The annual irony of the Christmas season is the dueling realities of, on the one hand, the proclamation of the spiritual gift of grace in the Holy Child born on the first Christmas and, on the other, an excessive emphasis on material things.
Faith urges us to see ourselves as already rich in what matters most. Such a conviction acts to detach us more fully from an overreliance on the physical and tangible which ends in replacing God with idols. An early intervention can obviate the sad experience that results from repeated attempts to fill our deepest spiritual hunger materially with what can only be satisfied by the intangibles of grace.
Fear of the unknown in a shaky economy or rumors of a coming scarcity of resources can impel us to react by hoarding. We can become obsessed in the attempt to control our fate or cushion our existence from want by stocking up.
Medical panic and uncertainty can throw the unsuspecting and credulous into the arms of rapacious pharmaceutical peddlers. We have seen a pandemic of fear, with a lack of understanding or appreciation of the natural immunity which is the work of the genius of the Creator.
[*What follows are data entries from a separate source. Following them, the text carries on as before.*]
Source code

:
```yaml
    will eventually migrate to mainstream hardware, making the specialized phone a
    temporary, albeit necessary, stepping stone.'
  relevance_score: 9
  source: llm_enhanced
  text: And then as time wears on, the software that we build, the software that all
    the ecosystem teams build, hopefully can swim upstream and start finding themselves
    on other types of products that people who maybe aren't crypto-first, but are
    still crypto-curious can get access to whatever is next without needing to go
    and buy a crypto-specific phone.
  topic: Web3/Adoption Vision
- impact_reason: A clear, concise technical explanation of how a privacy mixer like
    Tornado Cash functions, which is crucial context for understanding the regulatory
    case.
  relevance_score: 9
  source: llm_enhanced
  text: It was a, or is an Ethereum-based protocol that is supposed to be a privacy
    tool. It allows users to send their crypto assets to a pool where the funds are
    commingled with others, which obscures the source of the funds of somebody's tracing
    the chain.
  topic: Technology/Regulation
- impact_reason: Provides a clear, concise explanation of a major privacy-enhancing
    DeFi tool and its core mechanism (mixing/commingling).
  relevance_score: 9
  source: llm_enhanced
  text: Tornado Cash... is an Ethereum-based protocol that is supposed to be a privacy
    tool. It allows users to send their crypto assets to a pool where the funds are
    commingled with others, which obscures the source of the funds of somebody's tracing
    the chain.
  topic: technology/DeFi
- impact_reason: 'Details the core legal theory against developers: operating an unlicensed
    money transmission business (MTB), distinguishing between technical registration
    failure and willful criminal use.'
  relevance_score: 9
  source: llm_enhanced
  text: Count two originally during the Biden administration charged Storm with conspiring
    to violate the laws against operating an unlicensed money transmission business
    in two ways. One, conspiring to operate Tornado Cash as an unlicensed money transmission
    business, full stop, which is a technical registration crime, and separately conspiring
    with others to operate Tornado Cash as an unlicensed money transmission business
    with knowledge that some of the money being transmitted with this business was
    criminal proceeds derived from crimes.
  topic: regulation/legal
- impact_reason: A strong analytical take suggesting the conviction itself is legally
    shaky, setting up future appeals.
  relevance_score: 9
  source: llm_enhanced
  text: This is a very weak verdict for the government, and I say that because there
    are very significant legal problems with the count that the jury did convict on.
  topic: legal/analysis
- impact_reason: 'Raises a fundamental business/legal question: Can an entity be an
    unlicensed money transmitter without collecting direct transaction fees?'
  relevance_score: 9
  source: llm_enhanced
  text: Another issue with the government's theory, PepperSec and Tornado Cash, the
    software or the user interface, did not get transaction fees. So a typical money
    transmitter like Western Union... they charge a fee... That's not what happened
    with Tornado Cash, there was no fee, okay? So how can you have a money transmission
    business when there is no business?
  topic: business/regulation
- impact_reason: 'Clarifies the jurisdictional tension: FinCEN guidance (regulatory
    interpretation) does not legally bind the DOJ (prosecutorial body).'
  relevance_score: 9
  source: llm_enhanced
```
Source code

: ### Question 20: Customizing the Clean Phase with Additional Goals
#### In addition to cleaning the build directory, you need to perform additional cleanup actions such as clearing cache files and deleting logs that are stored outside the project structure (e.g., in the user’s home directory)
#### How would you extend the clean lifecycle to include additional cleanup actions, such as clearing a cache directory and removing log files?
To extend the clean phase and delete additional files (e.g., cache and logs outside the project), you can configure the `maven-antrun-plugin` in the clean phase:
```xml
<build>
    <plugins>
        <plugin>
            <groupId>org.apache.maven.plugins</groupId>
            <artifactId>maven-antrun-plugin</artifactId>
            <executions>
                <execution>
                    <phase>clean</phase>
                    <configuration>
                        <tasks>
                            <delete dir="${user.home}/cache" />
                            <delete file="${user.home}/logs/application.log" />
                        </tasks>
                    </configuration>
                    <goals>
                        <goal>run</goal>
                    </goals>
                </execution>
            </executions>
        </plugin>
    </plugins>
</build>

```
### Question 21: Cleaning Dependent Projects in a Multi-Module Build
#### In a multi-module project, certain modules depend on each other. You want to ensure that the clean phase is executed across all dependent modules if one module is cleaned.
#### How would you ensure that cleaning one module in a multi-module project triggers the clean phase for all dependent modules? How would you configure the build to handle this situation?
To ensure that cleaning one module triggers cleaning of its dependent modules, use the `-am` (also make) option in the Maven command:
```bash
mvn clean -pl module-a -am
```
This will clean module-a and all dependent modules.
Scientists and physicians have discredited themselves by rejecting simple medical interventions with few or no side effects, other than restored health, while forcing the vaccine as the only alternative.
Fear can shut off trust and blind one to the evidence of natural ability to fight off illness in the simple fact that mankind is still on Earth and has been since the creation of our two first parents as taught by Scripture.
Mass medical vaccine prescriptions by one overpaid D.C. bureaucrat who hasn’t treated a patient in years is preferred to the normal individualized doctor-patient relationship.
Useless attempts at control can both spring from fear and feed fear, in a vicious cycle that leaves one careening from one dependency to another.
The spiritual life attends to the interior good, recognizing that there are indeed moments when external medical or physical intervention is necessary, while never surrendering to the pressure to relegate the interior life to anything less than a constant priority.
The interior life fed by prayer must be the medicine we seek at all times for the sake of wellness of both body and soul.
Faith is the prioritization of the soul over the body, the eternal over the temporal and temporary.
A sick or corrupt society in which profit overrides health and professionals unscrupulously manipulate those who depend on them for care will stigmatize those who refuse to conform to the medically suspect program mandated for the masses.
The vaccine for the real pandemic, one of fear, is faith. There is no real control possible over physical reality, the span of human life or the world in which we live. Only faith can open the possibility of cooperating with the Creator, acknowledging our complete dependence upon Him now and in eternity.
Through prayer, committed, regular and sincere, we grow in faith.
Every time we kneel and pray, every time we seek the silence of our church and the glow of the tabernacle lamp beckoning within, we receive another dose of the only vaccine that conquers our greatest enemy, he who through fear and sin can cast both body and soul into Gehenna.
In the Mass, the perfect prayer, we truly meet and receive the One in whose infinite and everlasting love all the answers to our probing questions and baseless fears lie.
“Fear is useless. What is needed is Faith.”
Thank you for reading and praised be Jesus Christ, now and forever.